READING PASSAGE:
Solar And Lunar Eclipses

Context

Eclipses of the sun can only occur when the moon is near one of its two orbital nodes during the new moon phase. It is then possible for the Moon's penumbral, umbral, or antumbral shadows to sweep across Earth's surface thereby producing an eclipse. There are four types of solar eclipses: a partial eclipse, during which the moon's penumbral shadow traverses Earth and umbral and antumbral shadows completely miss Earth; an annular eclipse, during which the moon's antumbral shadow traverses Earth but does not completely cover the sun; a total eclipse, during which the moon's umbral shadow traverses Earth and completely covers the sun; and a hybrid eclipse, during which the moon's umbral and antumbral shadows traverse Earth and annular and total eclipses are visible in different locations. Earth will experience 11898 solar eclipses during the five millennium period -1999 to +3000 (2000 BCE to 3000 CE).

RECORDED DATA:
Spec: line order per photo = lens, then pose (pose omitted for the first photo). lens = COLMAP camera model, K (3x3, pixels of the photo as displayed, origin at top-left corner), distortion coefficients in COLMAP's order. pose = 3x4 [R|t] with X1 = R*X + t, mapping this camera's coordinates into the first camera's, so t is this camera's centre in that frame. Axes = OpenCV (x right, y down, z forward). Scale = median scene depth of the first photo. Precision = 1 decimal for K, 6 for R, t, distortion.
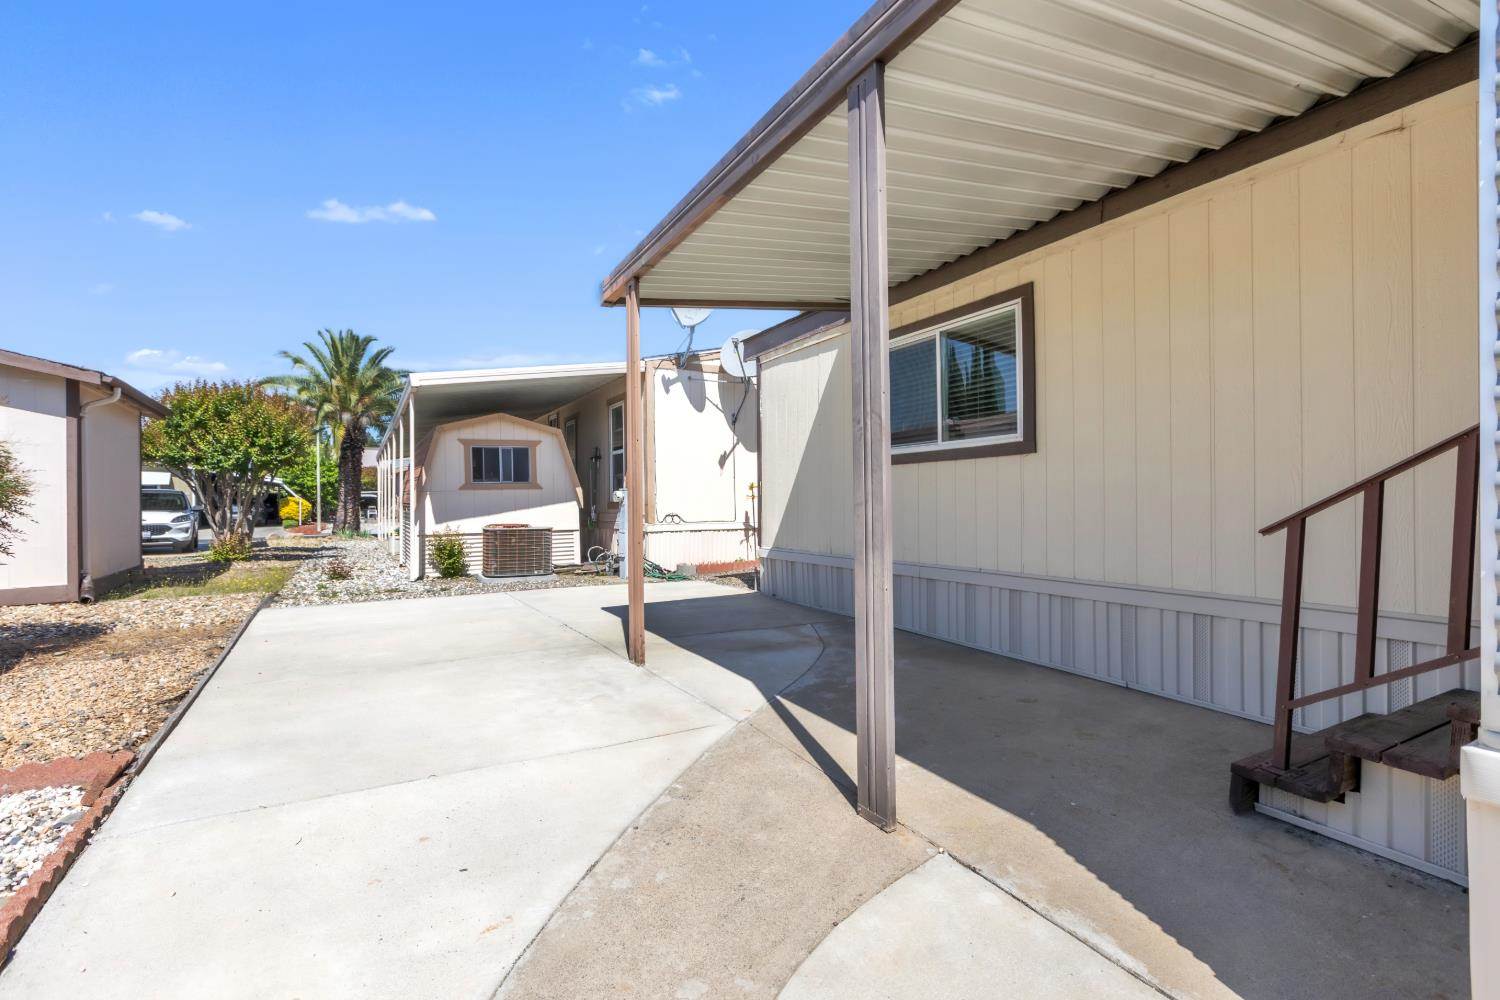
lens RADIAL K [[706.8, 0, 750.0], [0, 706.8, 500.0], [0, 0, 1]] dist [0.004711, 0.000954]
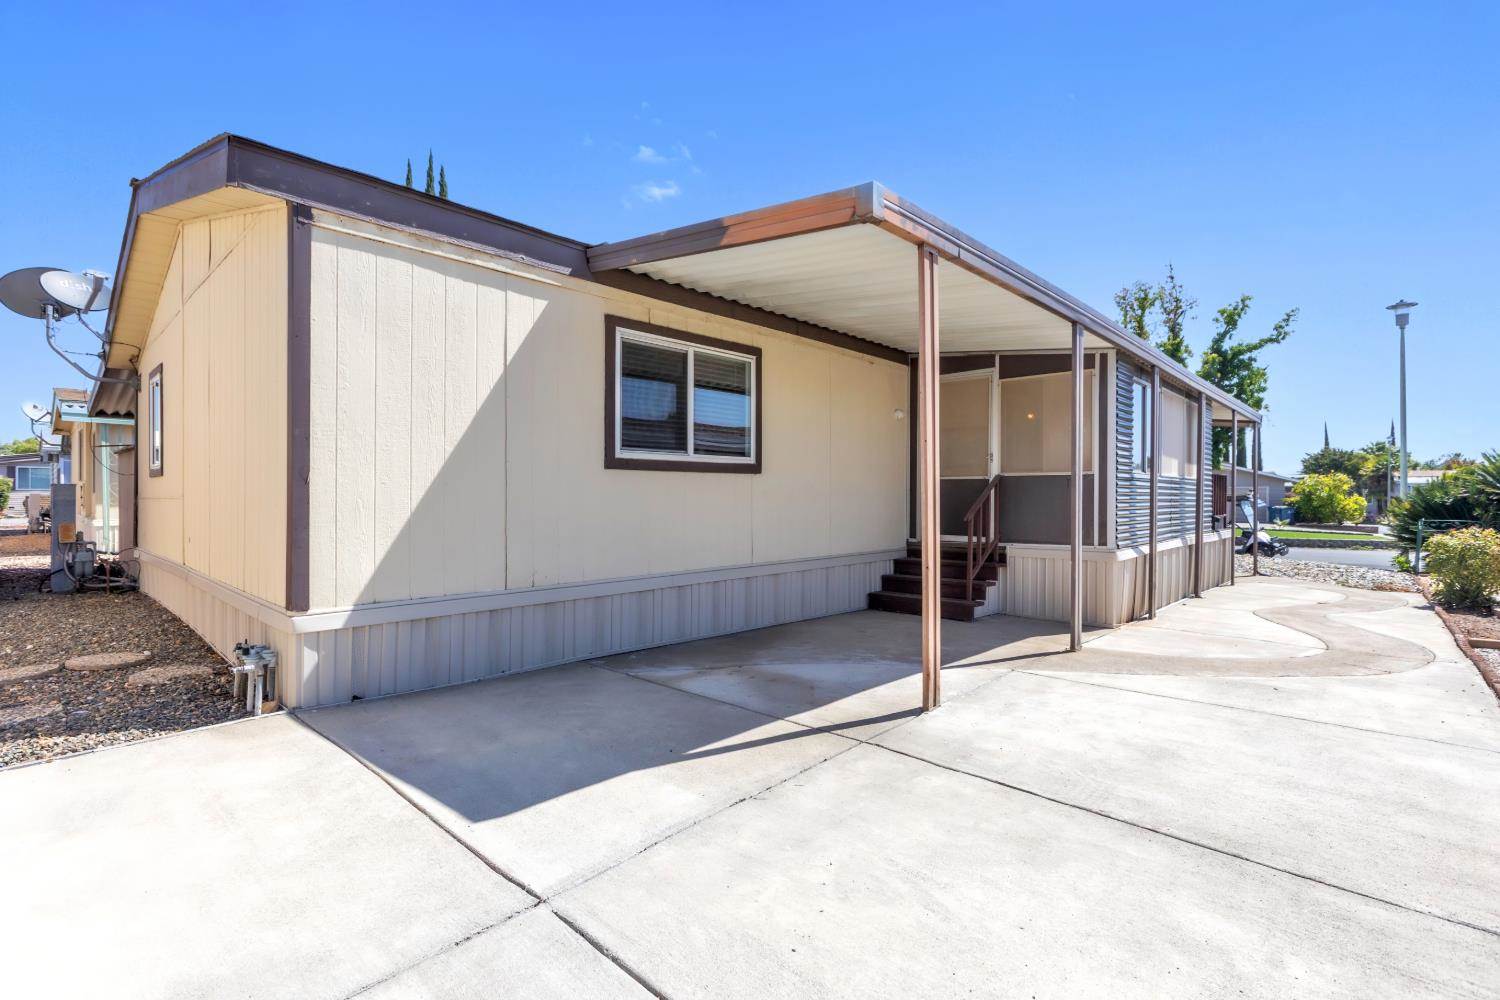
lens RADIAL K [[706.8, 0, 750.0], [0, 706.8, 500.0], [0, 0, 1]] dist [0.004711, 0.000954]
pose [[-0.317438, 0.017870, 0.948111, -0.743890], [0.009872, 0.999831, -0.015539, 0.003807], [-0.948228, 0.004427, -0.317561, 1.230742]]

WORK TASK:
Please name every type of solar eclipse that the eclipse passage identifies. The listing is separate material, apart from the eclipse passage.

REPLY:
Partial, annular, total, hybrid